Parceria foi selada entre representantes do TJRJ e da ABLBrunno Dantas / TJRJ
Ricardo Couto de Castro destacou que a iniciativa vai beneficiar a população. "O acesso à Justiça vai além do protocolo de uma ação, completando-se quando o cidadão compreende a decisão. Uma decisão bem fundamentada perde valor social se o jargão técnico impede a compreensão. A parceria com a ABL, guardiã do vernáculo, é crucial para construir pontes de entendimento, lapidando a palavra como principal ferramenta de trabalho."

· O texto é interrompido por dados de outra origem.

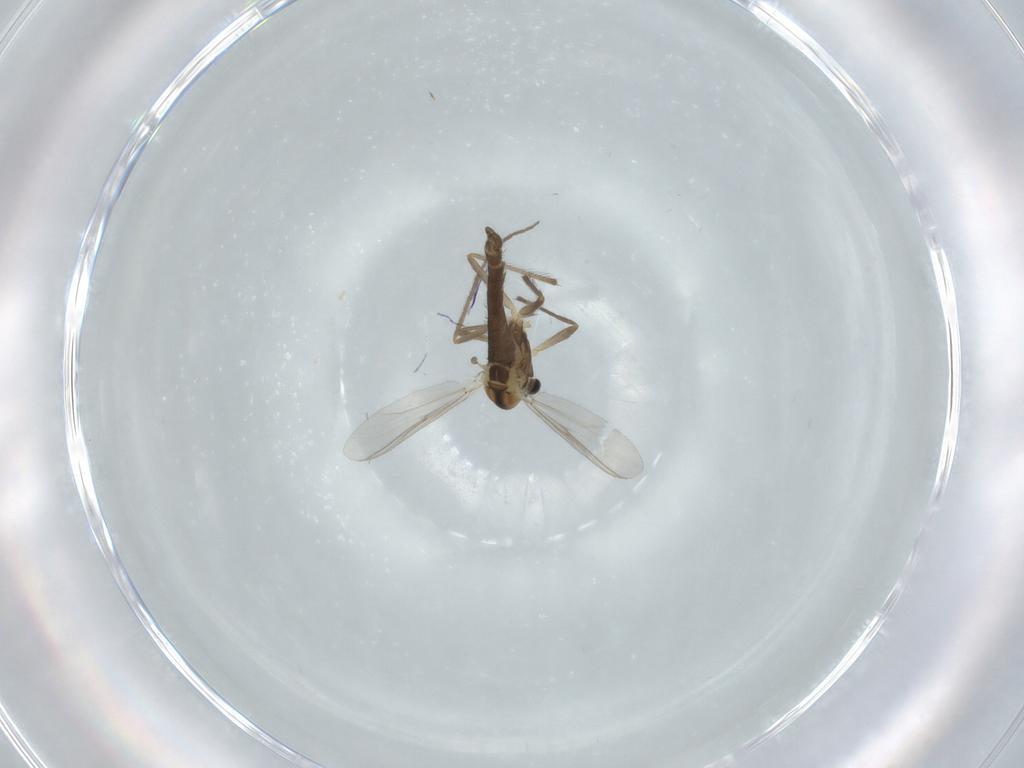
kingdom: Animalia
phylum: Arthropoda
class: Insecta
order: Diptera
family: Chironomidae
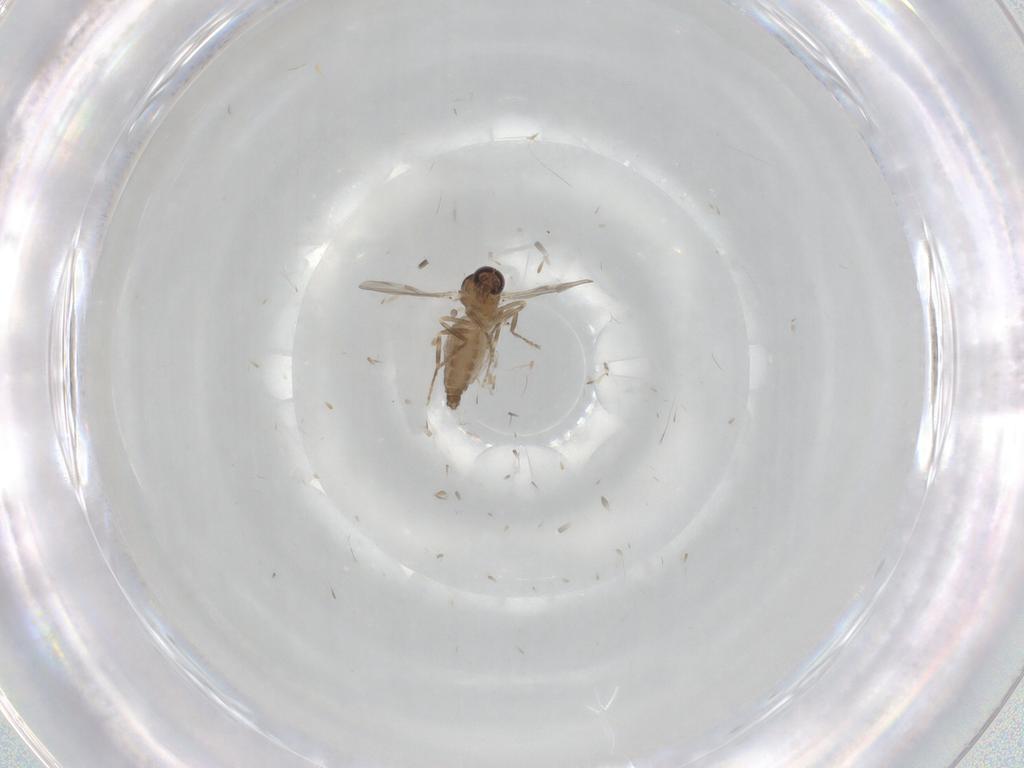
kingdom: Animalia
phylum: Arthropoda
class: Insecta
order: Diptera
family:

O presidente da ABL, jornalista Merval Pereira, ressaltou a relevância da simplificação no contexto atual. "Eu acho boa essa decisão de simplificar a linguagem. Ainda mais agora que as sessões são midiatizadas, então é bom que o povo cada vez entenda mais o que os juízes estão dizendo e defendendo. Melhora o entendimento comum sobre as decisões, e isso eu acho que facilita."
A aproximação foi celebrada pelos acadêmicos. "Judiciário, tribunal, escritores e academia estamos unidos pela palavra. Nós a servimos. A justiça é a busca da palavra. Quando se estabelece, é o maior ato de escrita, literatura e poesia", exaltou o poeta e procurador de justiça aposentado Carlos Nejar.
Ex-secretário estadual de Educação, o escritor Arnaldo Niskier enquadrou a iniciativa como uma missão pedagógica. "A democratização do saber exige a democratização da palavra. Como educador, vejo esta iniciativa como um ato pedagógico valioso. Não é abandonar a precisão técnica do Direito, mas construir uma ponte para o cidadão entender o jargão jurídico."
A parceria com a ABL vem para fortalecer um movimento já em curso no Judiciário fluminense. O TJRJ é signatário do Pacto Nacional do Judiciário pela Linguagem Simples, uma iniciativa do CNJ que visa adotar ações para que a comunicação da Justiça seja mais acessível. Internamente, o Tribunal já incentiva a simplificação de despachos, decisões e mandados judiciais, buscando eliminar termos arcaicos.